Койт сменил тему разговора.

— Так вы убеждены, что Акомоло победит? Он много ездит по стране. Он и Декко.

— Давайте скажем, что мы уверены в его победе. Между прочим, мистер Крамер, полагаю, вы слышали об убийстве капитана Читвуда?

— Да, к сожалению. Я с ним встречался, и он произвел на меня самое благоприятное впечатление.

— Его искололи ножами прямо на нашей подъездной дорожке, — Шартелль взглянул на Койта.

— Убийцу нашли? — спросил Койт.

— Пока еще нет.

— Ограбление?

— Это одна из версий, — ответил я.

— Вы хотите сказать, что есть и другие?

— Предполагают, что он узнал какие-то сведения, и кто-то не хотел, чтобы они стали достоянием гласности. Когда не осталось сомнений, что Читвуд заговорит, его убили.

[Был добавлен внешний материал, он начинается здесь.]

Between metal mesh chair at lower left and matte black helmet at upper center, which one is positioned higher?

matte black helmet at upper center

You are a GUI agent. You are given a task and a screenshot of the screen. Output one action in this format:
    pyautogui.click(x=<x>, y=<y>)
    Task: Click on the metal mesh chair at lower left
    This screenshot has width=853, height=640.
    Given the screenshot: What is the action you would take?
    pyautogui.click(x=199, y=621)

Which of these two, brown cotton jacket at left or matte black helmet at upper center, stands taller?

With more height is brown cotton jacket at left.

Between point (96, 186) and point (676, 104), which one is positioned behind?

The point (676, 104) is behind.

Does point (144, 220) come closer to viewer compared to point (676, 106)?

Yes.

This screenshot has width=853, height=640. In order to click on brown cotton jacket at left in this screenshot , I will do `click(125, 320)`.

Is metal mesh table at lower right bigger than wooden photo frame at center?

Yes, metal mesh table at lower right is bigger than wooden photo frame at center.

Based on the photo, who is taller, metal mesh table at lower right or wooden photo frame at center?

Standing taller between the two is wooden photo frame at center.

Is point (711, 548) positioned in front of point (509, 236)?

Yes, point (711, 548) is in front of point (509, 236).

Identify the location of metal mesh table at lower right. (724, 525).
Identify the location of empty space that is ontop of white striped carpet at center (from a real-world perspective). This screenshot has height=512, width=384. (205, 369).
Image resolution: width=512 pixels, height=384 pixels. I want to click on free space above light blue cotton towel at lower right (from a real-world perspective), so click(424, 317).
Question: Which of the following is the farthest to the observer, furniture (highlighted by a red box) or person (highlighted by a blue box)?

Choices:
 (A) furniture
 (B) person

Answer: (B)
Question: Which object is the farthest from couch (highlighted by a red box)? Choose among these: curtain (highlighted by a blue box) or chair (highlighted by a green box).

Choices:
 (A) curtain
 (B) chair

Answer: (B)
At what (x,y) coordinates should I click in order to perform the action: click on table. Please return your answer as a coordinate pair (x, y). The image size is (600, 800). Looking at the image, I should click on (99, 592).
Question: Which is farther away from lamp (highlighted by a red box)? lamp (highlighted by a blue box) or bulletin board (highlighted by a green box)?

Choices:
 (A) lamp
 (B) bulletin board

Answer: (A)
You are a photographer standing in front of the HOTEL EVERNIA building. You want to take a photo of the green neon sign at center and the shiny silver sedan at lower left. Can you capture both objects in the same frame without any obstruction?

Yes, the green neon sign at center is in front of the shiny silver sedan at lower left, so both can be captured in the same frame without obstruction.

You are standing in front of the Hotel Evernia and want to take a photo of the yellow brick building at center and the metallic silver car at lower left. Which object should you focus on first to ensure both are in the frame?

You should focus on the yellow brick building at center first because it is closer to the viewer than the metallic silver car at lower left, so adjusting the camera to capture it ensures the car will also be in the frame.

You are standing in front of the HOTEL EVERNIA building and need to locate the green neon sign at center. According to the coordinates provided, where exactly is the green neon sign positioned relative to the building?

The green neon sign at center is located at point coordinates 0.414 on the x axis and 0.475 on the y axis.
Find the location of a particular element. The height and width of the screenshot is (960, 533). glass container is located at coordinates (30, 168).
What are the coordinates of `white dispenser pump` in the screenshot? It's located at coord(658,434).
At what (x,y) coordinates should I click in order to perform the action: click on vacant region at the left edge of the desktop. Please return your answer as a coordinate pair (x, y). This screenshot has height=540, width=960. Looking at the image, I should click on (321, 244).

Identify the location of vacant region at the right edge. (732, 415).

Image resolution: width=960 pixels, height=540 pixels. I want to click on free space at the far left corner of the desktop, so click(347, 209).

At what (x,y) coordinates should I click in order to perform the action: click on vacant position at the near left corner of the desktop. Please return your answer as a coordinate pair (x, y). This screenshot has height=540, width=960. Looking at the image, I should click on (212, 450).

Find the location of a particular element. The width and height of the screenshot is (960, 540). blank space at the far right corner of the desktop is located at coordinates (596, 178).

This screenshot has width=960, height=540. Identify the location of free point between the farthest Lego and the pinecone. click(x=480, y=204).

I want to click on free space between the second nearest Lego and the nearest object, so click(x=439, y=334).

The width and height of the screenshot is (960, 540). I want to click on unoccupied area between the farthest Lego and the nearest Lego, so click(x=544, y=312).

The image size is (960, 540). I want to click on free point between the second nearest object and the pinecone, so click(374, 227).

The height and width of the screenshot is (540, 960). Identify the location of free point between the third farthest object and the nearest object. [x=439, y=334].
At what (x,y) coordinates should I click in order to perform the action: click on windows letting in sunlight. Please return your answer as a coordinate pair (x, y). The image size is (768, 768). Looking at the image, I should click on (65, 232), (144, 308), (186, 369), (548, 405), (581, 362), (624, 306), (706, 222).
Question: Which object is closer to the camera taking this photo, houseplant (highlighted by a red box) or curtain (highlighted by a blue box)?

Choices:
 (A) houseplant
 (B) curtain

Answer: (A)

Некоторые думают, что это дело рук дорожных банд.

— А ваша версия? — поинтересовался Койт.

— У нас ее нет, — ответил Шартелль. — Мы виделись с ним лишь однажды, а в тот вечер играли в покер.

— Вас никто не беспокоил? — спросил Крамер.

— Нет.

— Странно, что его убили у вашего дома, — изрек Койт.

— Еще бы, — согласился с ним Шартелль.

Разговор вновь вернулся к избирательной кампании, и мы показали им карту с зелеными, желтыми и красными флажками. Крамер с интересом оглядел ее, а Койт буквально впился взглядом, словно хотел сфотографировать.

— Передайте мои наилучшие пожелания вождю Акомоло, — Крамер улыбнулся Шартеллю. — Я внимательно слежу за вашей деятельностью, мистер Шартелль. Каким бы ни был исход голосования, вы, как мне кажется, сделали для своего кандидата все, что в ваших силах.

— Благодарю вас, сэр.

Мы пожали друг другу руки, они загрузились в «кадиллак» и отбыли.

— Им, несомненно, понравились гамбургеры, — заметил Шартелль.

— Койт не клюнул на Читвуда?

— Тут вы правы. Или он хороший актер, или действительно не имеет никакого отношения к его смерти.